“The Many Faces Of Evil”: In The GOP, Personality Is Not Policy
As we know, Mitt Romney is not all that likeable. Now Mike Huckabee, there’s a likeable guy. He used to say (and maybe still does) that he’s a conservative, but he’s not angry about it. It was a clever line, positing himself as the happy warrior and other Republicans as needlessly unpleasant. Huckabee has an easy smile and a friendly laugh. He plays bass. He invites liberals on his television and radio shows to have respectful discussions about issues. So how do we interpret it when Huckabee allows fundraising letters to be sent out under his name that say things like this:
“Listen, you’re a person of faith and so am I. In his administration and now on his re-election campaign, President Obama has surrounded himself with morally repugnant political whores with misshapen values and gutter-level ethics.”
Yeesh. Should this lead us to change our opinion of Huckabee? Or can you be a likeable guy and a vicious partisan at the same time? Now maybe Huckabee never saw the letter, but I doubt it. It’s not like he’s running a corporation with 50,000 employees that puts out hundreds of documents every day.
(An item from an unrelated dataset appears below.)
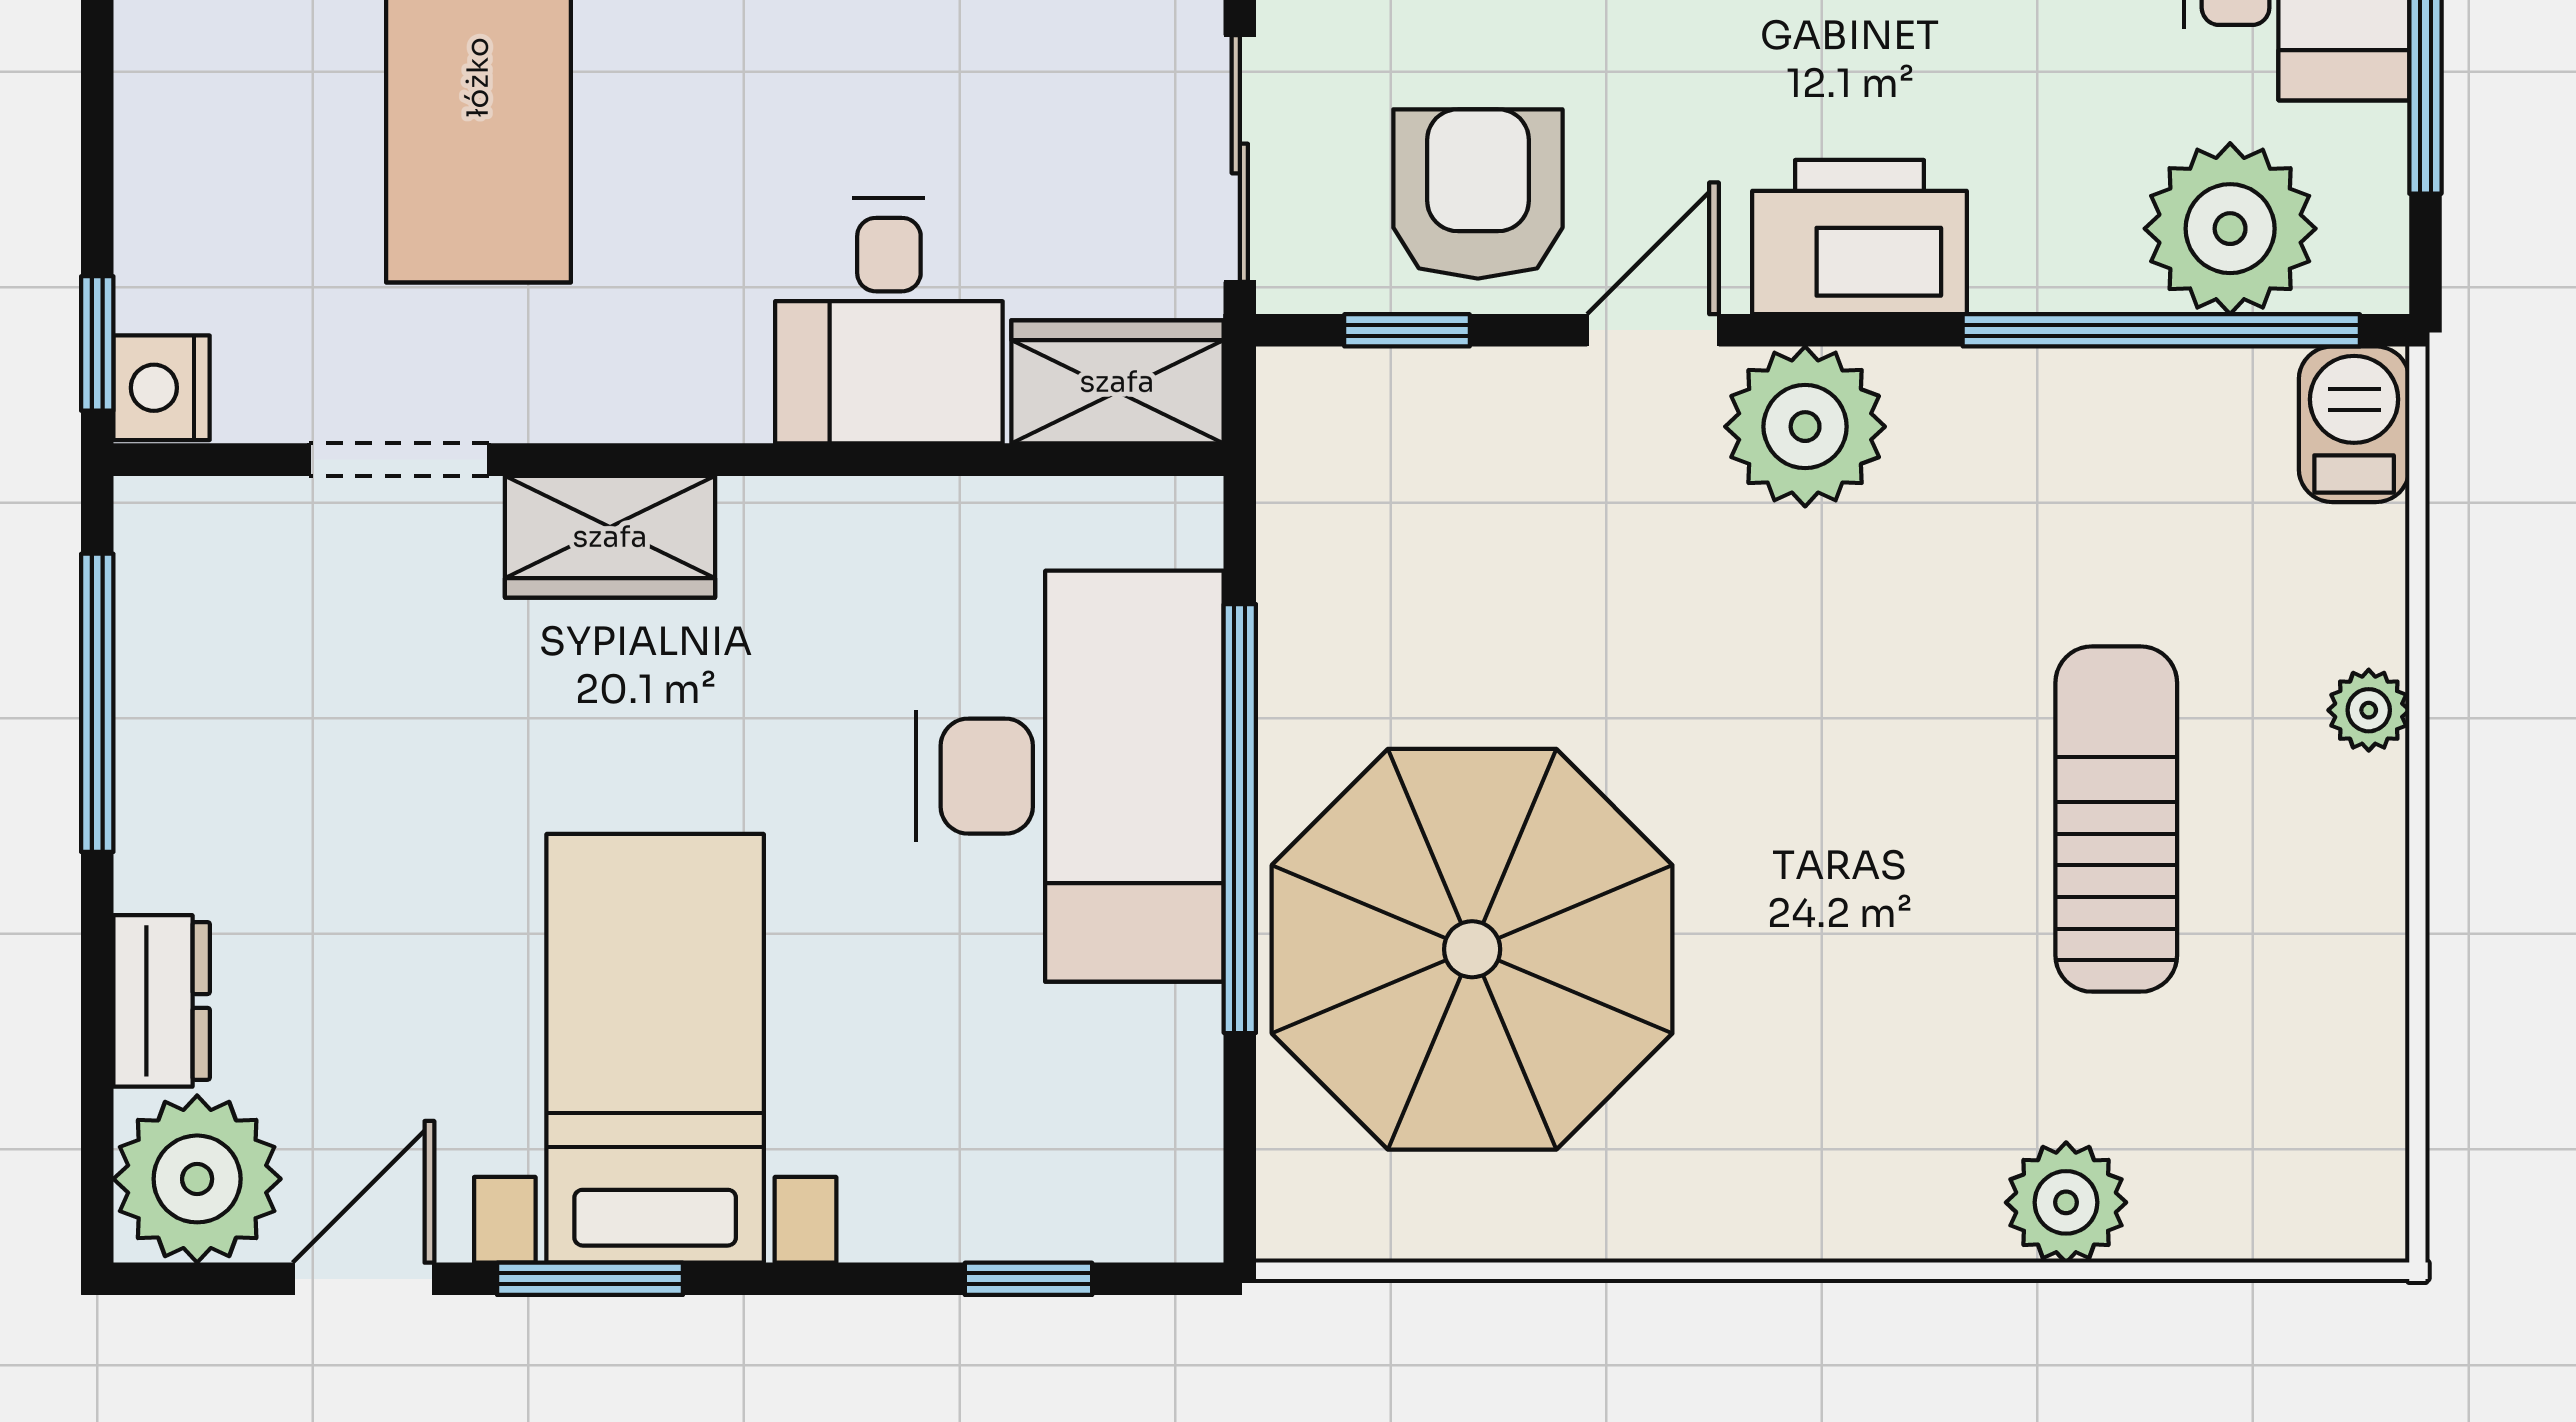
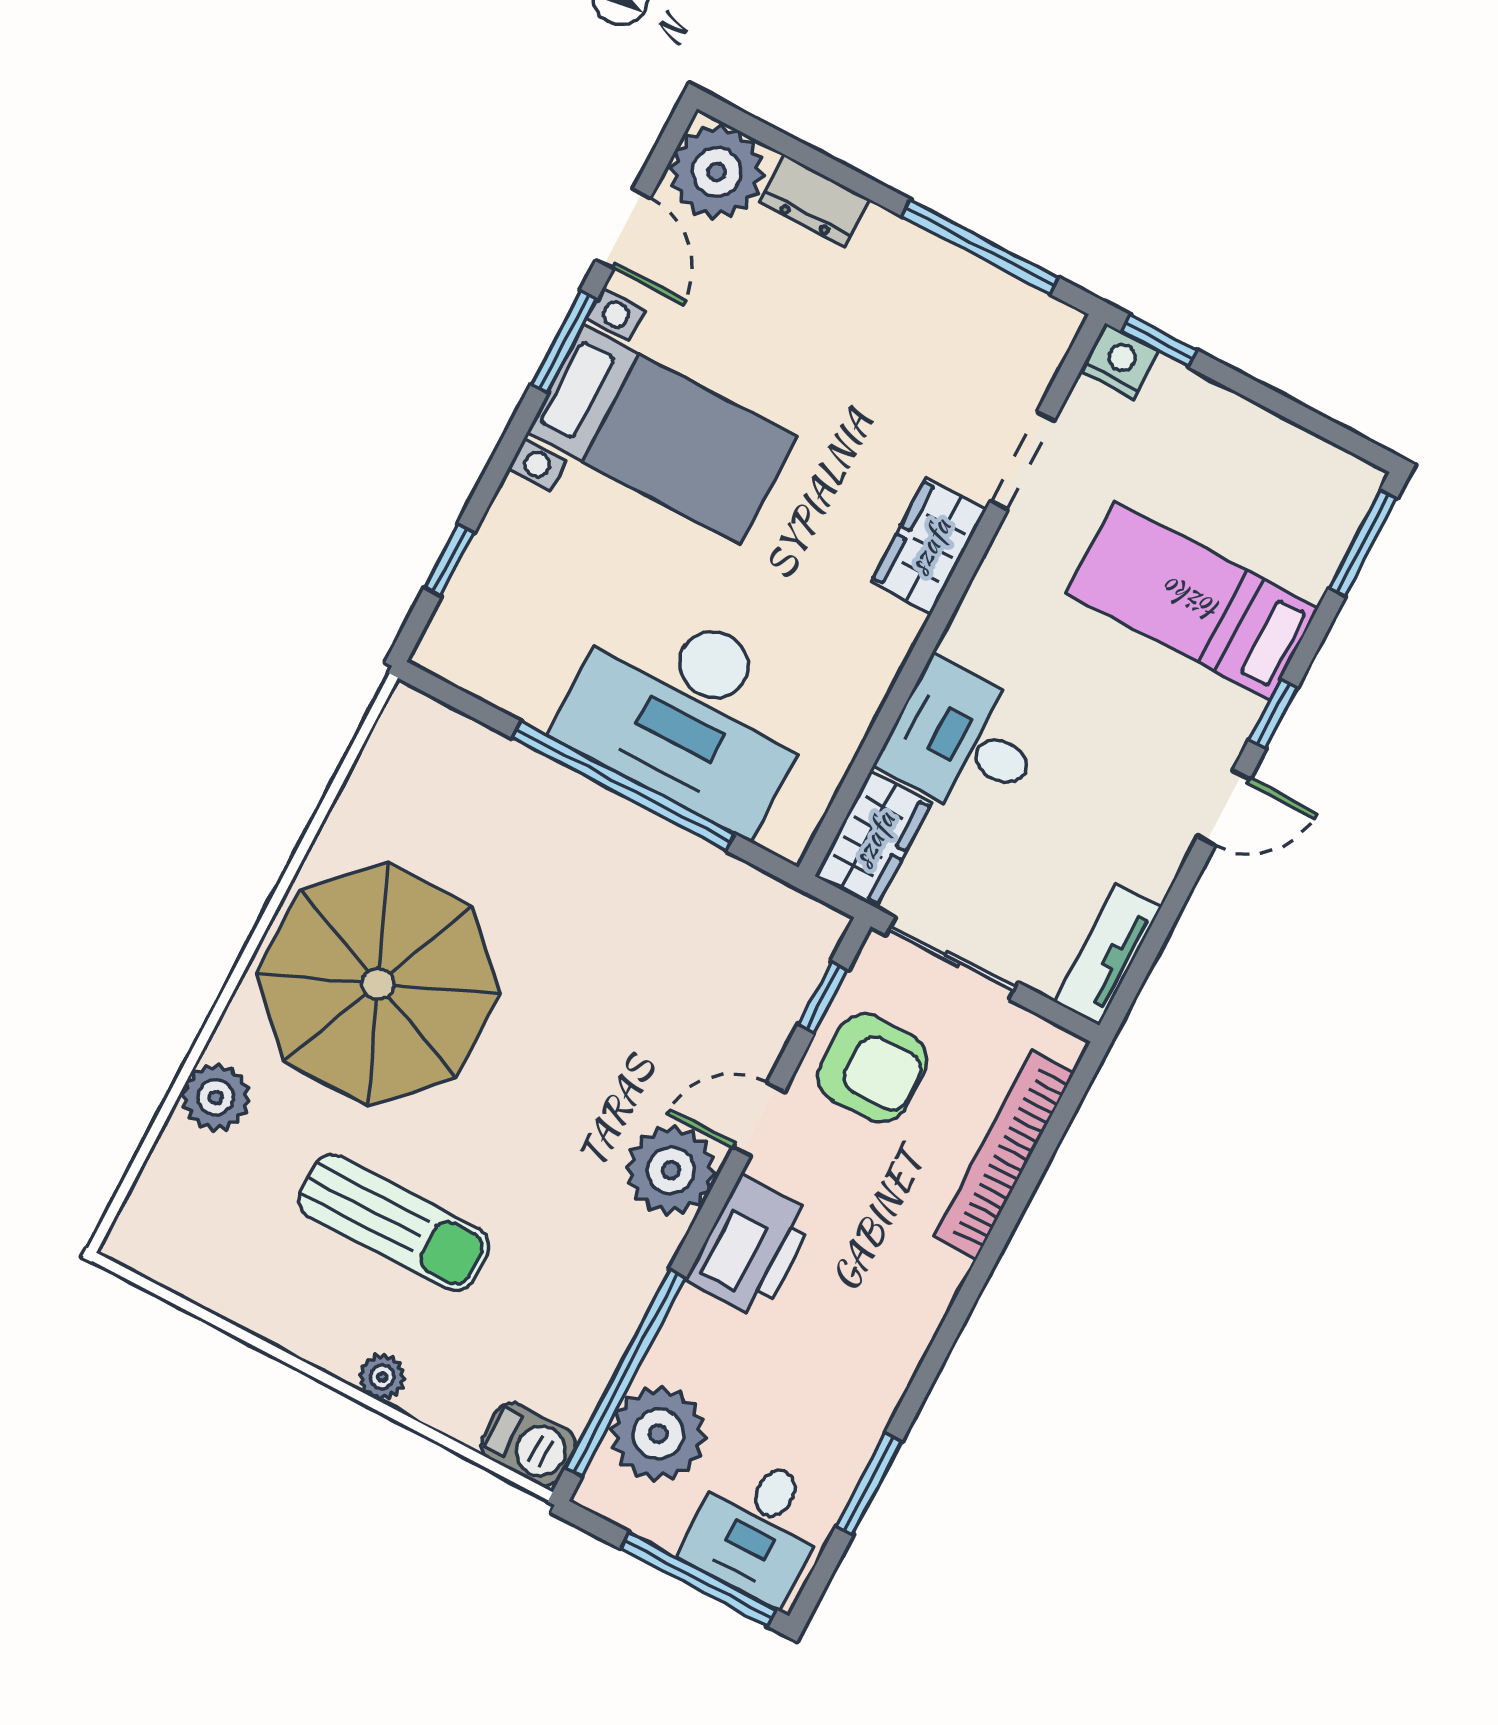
door: (1653, 330) -> (759, 1120), swing flipped
parasol: (1472, 949) -> (378, 984), moved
And honestly, I always found Huckabee to be a contradiction, someone with a pleasant persona and some decidedly unpleasant views. But this is a good reminder that we shouldn’t substitute our impressions of someone’s manner for a judgment about how they’ll perform in their public duties.
This works in the opposite direction, too. Let’s take Rick Santorum. His views on just about everything are pretty much what Mike Huckabee’s are. He got a lot of attention for his harshly judgmental opinions about gay people, but I can’t remember Huckabee ever saying anything substantively different. The reason Santorum stands out is that he is a deeply unpleasant person. He always looks like he just stepped in dog poop, the dog poop being the moral sewer that is American culture. You can see him tense up when he’s confronted by people who disagrees with him, while Huckabee smiles and laughs, disarming people with his affability. But they both believe the same things. I doubt a Huckabee presidency would have been much different from a Santorum presidency.
It’s easy to get this kind of misleading impression about someone, particularly because figuring out the substance of what someone believes can be a lengthy and tedious process, but we’re all very good at making quick judgments about whether or not we like a person. And the consequences can be serious. You might remember that when John Roberts got nominated to the Supreme Court, he was roundly praised for being so personable and reasonable. He smiled and spoke slowly and carefully. He talked in baseball metaphors. Everything about his manner made him seem moderate and thoughtful. And in the end, he turned out to be the very definition of a radical conservative judicial activist.